• DATA TO EXAMINE:
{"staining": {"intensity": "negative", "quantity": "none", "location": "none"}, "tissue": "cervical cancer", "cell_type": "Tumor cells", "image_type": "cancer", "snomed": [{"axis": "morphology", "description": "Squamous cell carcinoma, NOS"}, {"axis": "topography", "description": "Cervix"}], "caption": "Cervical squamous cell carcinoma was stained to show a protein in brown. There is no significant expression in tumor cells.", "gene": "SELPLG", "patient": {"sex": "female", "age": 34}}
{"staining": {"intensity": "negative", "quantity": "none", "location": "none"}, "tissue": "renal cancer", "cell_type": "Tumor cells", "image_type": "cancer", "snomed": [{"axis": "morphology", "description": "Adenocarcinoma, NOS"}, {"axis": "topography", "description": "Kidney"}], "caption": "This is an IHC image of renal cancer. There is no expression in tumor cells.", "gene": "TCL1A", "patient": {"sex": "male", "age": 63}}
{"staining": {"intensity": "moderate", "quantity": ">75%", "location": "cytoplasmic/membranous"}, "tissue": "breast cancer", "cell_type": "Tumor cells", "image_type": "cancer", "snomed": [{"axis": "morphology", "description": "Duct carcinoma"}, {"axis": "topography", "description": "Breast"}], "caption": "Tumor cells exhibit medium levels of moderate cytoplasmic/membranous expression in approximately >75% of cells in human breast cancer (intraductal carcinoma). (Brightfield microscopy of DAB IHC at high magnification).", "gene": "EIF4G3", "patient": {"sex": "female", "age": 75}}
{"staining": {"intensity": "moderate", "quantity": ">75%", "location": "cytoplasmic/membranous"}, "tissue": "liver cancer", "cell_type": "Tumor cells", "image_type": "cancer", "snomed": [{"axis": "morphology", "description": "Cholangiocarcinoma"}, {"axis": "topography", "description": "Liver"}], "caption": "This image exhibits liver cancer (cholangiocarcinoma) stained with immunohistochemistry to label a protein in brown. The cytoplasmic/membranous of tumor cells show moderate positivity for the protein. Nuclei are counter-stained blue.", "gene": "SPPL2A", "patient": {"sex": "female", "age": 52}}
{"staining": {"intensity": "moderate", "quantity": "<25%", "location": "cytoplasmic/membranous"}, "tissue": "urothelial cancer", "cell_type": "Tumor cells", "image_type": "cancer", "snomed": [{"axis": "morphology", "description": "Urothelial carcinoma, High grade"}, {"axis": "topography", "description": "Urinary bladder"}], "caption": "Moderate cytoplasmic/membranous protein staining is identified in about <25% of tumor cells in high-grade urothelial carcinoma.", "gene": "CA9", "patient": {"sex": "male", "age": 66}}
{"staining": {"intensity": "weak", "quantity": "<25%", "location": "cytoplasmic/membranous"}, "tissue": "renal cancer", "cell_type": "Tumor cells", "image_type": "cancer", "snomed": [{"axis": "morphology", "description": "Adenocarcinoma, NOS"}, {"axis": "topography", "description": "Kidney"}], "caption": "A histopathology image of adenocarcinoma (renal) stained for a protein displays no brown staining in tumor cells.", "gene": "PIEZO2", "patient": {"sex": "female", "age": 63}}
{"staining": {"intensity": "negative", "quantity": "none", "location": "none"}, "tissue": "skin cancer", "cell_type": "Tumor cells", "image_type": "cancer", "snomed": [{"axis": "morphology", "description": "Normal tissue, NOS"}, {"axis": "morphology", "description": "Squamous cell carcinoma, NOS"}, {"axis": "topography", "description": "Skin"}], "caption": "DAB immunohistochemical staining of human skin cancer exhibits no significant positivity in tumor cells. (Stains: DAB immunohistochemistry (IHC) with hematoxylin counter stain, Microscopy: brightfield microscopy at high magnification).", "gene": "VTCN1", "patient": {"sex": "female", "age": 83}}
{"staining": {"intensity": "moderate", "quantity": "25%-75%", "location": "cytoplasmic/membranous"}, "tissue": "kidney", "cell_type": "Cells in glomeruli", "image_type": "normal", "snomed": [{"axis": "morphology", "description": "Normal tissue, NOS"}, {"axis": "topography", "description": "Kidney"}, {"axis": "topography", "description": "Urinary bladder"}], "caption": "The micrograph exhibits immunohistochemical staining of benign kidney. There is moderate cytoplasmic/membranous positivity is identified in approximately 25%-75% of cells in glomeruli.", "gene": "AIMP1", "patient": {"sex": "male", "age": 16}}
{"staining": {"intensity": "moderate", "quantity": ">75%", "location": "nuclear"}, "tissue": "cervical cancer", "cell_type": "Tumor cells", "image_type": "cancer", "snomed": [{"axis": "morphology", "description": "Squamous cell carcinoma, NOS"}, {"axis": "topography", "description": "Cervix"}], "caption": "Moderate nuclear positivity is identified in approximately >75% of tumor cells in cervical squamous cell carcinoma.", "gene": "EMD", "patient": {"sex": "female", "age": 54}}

• WORK INSTRUCTIONS: Please reproduce every line shown above, exactly as written.

• ANSWER BOX:
{"staining": {"intensity": "negative", "quantity": "none", "location": "none"}, "tissue": "cervical cancer", "cell_type": "Tumor cells", "image_type": "cancer", "snomed": [{"axis": "morphology", "description": "Squamous cell carcinoma, NOS"}, {"axis": "topography", "description": "Cervix"}], "caption": "Cervical squamous cell carcinoma was stained to show a protein in brown. There is no significant expression in tumor cells.", "gene": "SELPLG", "patient": {"sex": "female", "age": 34}}
{"staining": {"intensity": "negative", "quantity": "none", "location": "none"}, "tissue": "renal cancer", "cell_type": "Tumor cells", "image_type": "cancer", "snomed": [{"axis": "morphology", "description": "Adenocarcinoma, NOS"}, {"axis": "topography", "description": "Kidney"}], "caption": "This is an IHC image of renal cancer. There is no expression in tumor cells.", "gene": "TCL1A", "patient": {"sex": "male", "age": 63}}
{"staining": {"intensity": "moderate", "quantity": ">75%", "location": "cytoplasmic/membranous"}, "tissue": "breast cancer", "cell_type": "Tumor cells", "image_type": "cancer", "snomed": [{"axis": "morphology", "description": "Duct carcinoma"}, {"axis": "topography", "description": "Breast"}], "caption": "Tumor cells exhibit medium levels of moderate cytoplasmic/membranous expression in approximately >75% of cells in human breast cancer (intraductal carcinoma). (Brightfield microscopy of DAB IHC at high magnification).", "gene": "EIF4G3", "patient": {"sex": "female", "age": 75}}
{"staining": {"intensity": "moderate", "quantity": ">75%", "location": "cytoplasmic/membranous"}, "tissue": "liver cancer", "cell_type": "Tumor cells", "image_type": "cancer", "snomed": [{"axis": "morphology", "description": "Cholangiocarcinoma"}, {"axis": "topography", "description": "Liver"}], "caption": "This image exhibits liver cancer (cholangiocarcinoma) stained with immunohistochemistry to label a protein in brown. The cytoplasmic/membranous of tumor cells show moderate positivity for the protein. Nuclei are counter-stained blue.", "gene": "SPPL2A", "patient": {"sex": "female", "age": 52}}
{"staining": {"intensity": "moderate", "quantity": "<25%", "location": "cytoplasmic/membranous"}, "tissue": "urothelial cancer", "cell_type": "Tumor cells", "image_type": "cancer", "snomed": [{"axis": "morphology", "description": "Urothelial carcinoma, High grade"}, {"axis": "topography", "description": "Urinary bladder"}], "caption": "Moderate cytoplasmic/membranous protein staining is identified in about <25% of tumor cells in high-grade urothelial carcinoma.", "gene": "CA9", "patient": {"sex": "male", "age": 66}}
{"staining": {"intensity": "weak", "quantity": "<25%", "location": "cytoplasmic/membranous"}, "tissue": "renal cancer", "cell_type": "Tumor cells", "image_type": "cancer", "snomed": [{"axis": "morphology", "description": "Adenocarcinoma, NOS"}, {"axis": "topography", "description": "Kidney"}], "caption": "A histopathology image of adenocarcinoma (renal) stained for a protein displays no brown staining in tumor cells.", "gene": "PIEZO2", "patient": {"sex": "female", "age": 63}}
{"staining": {"intensity": "negative", "quantity": "none", "location": "none"}, "tissue": "skin cancer", "cell_type": "Tumor cells", "image_type": "cancer", "snomed": [{"axis": "morphology", "description": "Normal tissue, NOS"}, {"axis": "morphology", "description": "Squamous cell carcinoma, NOS"}, {"axis": "topography", "description": "Skin"}], "caption": "DAB immunohistochemical staining of human skin cancer exhibits no significant positivity in tumor cells. (Stains: DAB immunohistochemistry (IHC) with hematoxylin counter stain, Microscopy: brightfield microscopy at high magnification).", "gene": "VTCN1", "patient": {"sex": "female", "age": 83}}
{"staining": {"intensity": "moderate", "quantity": "25%-75%", "location": "cytoplasmic/membranous"}, "tissue": "kidney", "cell_type": "Cells in glomeruli", "image_type": "normal", "snomed": [{"axis": "morphology", "description": "Normal tissue, NOS"}, {"axis": "topography", "description": "Kidney"}, {"axis": "topography", "description": "Urinary bladder"}], "caption": "The micrograph exhibits immunohistochemical staining of benign kidney. There is moderate cytoplasmic/membranous positivity is identified in approximately 25%-75% of cells in glomeruli.", "gene": "AIMP1", "patient": {"sex": "male", "age": 16}}
{"staining": {"intensity": "moderate", "quantity": ">75%", "location": "nuclear"}, "tissue": "cervical cancer", "cell_type": "Tumor cells", "image_type": "cancer", "snomed": [{"axis": "morphology", "description": "Squamous cell carcinoma, NOS"}, {"axis": "topography", "description": "Cervix"}], "caption": "Moderate nuclear positivity is identified in approximately >75% of tumor cells in cervical squamous cell carcinoma.", "gene": "EMD", "patient": {"sex": "female", "age": 54}}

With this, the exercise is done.